*** Opening of Information ***

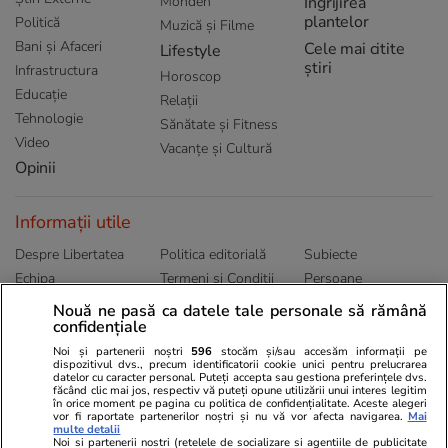
Monden
Ingrijirea
plantelor
Politică
Muzică și Filme
Bani și Afaceri
Cele mai citite
Lifestyle
știri
Infrastructura
Horoscop
Educație
Relații
Tehnologie
Sănătate și Fitness
Video
Vacanțe și Cultură
Opinii
Informații utile
Despre Libertatea
Politica editorială
Subiecte
Echipa
Termeni și Conditii
Persoane
Publicitate
Abonamente
Sitemap
Nouă ne pasă ca datele tale personale să rămână
confidențiale
Politica de
Autori
confidențialitate
Noi și partenerii noștri
596
stocăm și/sau accesăm informații pe
dispozitivul dvs., precum identificatorii cookie unici pentru prelucrarea
datelor cu caracter personal. Puteți accepta sau gestiona preferințele dvs.
Ringier România
făcând clic mai jos, respectiv vă puteți opune utilizării unui interes legitim
în orice moment pe pagina cu politica de confidențialitate. Aceste alegeri
vor fi raportate partenerilor noștri și nu vă vor afecta navigarea.
Mai
Libertatea pentru
ELLE
Locuri de muncă
multe detalii
femei
Noi si partenerii nostri (retelele de socializare si agentiile de publicitate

*** Close of Information ***

## What needs to be done
Retype all of the lines above word for word, and leave the pictures out of your answer.

## Answer for the task
Monden
Ingrijirea
plantelor
Politică
Muzică și Filme
Bani și Afaceri
Cele mai citite
Lifestyle
știri
Infrastructura
Horoscop
Educație
Relații
Tehnologie
Sănătate și Fitness
Video
Vacanțe și Cultură
Opinii
Informații utile
Despre Libertatea
Politica editorială
Subiecte
Echipa
Termeni și Conditii
Persoane
Publicitate
Abonamente
Sitemap
Nouă ne pasă ca datele tale personale să rămână
confidențiale
Politica de
Autori
confidențialitate
Noi și partenerii noștri
596
stocăm și/sau accesăm informații pe
dispozitivul dvs., precum identificatorii cookie unici pentru prelucrarea
datelor cu caracter personal. Puteți accepta sau gestiona preferințele dvs.
Ringier România
făcând clic mai jos, respectiv vă puteți opune utilizării unui interes legitim
în orice moment pe pagina cu politica de confidențialitate. Aceste alegeri
vor fi raportate partenerilor noștri și nu vă vor afecta navigarea.
Mai
Libertatea pentru
ELLE
Locuri de muncă
multe detalii
femei
Noi si partenerii nostri (retelele de socializare si agentiile de publicitate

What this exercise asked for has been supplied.